**What is needed**
Go through the data and tally the lines that include "them". The reply is that number alone.

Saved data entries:
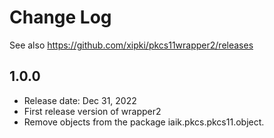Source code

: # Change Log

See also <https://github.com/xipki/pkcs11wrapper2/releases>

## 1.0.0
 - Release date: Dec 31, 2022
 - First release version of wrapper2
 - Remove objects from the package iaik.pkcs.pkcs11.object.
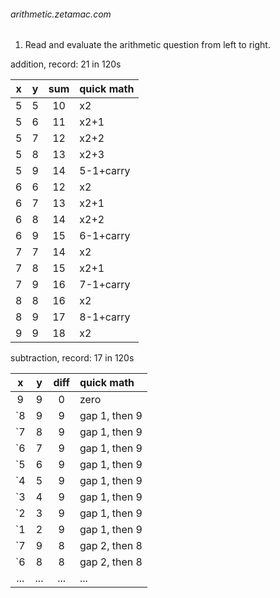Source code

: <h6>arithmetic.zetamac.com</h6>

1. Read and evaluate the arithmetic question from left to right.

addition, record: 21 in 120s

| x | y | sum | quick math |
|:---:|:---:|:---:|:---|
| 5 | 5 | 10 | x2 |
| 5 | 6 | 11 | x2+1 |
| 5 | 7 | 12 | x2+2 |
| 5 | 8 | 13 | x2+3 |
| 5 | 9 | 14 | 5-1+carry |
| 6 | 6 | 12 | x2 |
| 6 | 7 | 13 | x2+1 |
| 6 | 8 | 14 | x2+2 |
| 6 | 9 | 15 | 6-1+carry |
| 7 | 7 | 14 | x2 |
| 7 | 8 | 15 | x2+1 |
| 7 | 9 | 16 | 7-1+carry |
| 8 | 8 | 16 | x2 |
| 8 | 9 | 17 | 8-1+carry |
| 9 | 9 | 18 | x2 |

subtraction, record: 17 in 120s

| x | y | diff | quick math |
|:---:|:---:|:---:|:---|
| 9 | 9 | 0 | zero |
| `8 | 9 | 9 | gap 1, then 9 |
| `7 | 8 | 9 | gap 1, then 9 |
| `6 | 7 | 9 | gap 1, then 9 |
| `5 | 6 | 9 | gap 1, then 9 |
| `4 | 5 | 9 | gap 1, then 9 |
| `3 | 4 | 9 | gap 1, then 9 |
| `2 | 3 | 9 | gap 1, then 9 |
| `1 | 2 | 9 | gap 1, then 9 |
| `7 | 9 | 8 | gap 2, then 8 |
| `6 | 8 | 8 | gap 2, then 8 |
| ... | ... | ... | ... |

--

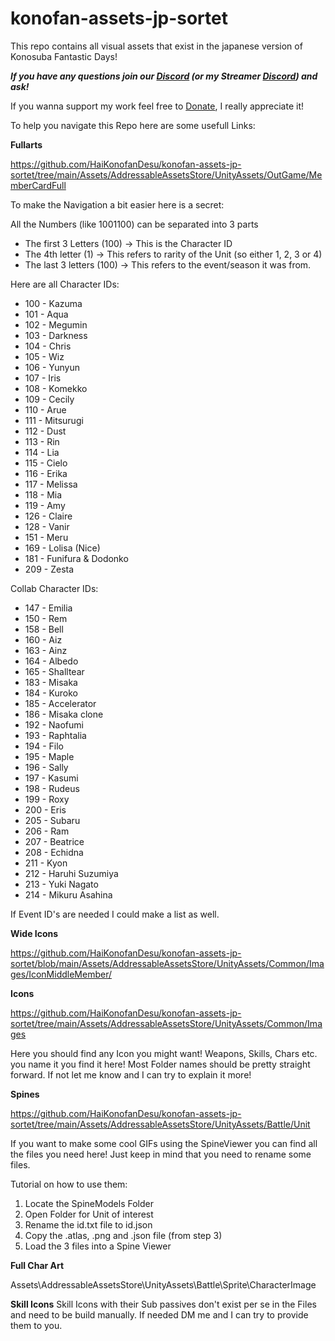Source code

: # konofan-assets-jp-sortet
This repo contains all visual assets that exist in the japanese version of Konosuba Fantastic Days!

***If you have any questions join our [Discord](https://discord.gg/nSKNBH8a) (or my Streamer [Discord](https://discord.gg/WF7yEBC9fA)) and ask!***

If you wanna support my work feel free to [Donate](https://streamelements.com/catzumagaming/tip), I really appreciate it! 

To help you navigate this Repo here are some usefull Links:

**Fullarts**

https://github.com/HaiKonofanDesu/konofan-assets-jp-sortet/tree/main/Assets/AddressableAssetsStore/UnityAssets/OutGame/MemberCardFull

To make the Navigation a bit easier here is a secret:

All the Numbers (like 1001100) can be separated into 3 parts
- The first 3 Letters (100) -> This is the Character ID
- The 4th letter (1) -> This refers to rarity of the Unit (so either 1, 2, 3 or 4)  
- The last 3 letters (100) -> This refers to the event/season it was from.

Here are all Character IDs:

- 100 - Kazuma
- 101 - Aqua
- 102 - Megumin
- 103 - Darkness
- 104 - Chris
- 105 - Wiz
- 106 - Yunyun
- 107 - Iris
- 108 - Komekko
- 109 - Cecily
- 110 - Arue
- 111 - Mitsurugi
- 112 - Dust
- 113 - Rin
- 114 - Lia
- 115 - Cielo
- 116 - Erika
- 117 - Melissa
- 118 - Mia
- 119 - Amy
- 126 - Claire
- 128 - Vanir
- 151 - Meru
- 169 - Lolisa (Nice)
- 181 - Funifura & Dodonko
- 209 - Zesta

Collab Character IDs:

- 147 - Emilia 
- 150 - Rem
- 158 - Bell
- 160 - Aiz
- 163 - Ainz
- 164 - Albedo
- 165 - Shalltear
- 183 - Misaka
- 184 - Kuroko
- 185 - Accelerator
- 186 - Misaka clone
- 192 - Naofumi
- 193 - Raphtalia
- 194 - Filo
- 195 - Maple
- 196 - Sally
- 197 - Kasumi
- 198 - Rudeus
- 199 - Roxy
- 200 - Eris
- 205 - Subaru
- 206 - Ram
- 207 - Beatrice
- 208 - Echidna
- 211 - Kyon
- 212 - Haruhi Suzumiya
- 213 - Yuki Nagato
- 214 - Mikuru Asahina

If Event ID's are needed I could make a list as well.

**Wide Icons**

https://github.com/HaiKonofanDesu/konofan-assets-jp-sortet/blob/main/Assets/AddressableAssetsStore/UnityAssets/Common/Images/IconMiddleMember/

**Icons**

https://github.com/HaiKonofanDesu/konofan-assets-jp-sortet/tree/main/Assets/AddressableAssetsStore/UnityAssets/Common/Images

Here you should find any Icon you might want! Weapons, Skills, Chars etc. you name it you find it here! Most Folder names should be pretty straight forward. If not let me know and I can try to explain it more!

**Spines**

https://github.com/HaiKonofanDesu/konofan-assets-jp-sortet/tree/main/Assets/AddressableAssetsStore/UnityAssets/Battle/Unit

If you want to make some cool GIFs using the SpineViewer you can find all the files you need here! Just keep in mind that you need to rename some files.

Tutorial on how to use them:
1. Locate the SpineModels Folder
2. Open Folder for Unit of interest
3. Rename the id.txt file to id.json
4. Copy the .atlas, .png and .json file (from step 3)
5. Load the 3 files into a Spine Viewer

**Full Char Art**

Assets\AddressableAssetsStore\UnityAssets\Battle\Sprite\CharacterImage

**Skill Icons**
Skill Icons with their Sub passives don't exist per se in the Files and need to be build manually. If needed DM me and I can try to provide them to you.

**Answer to this task**
2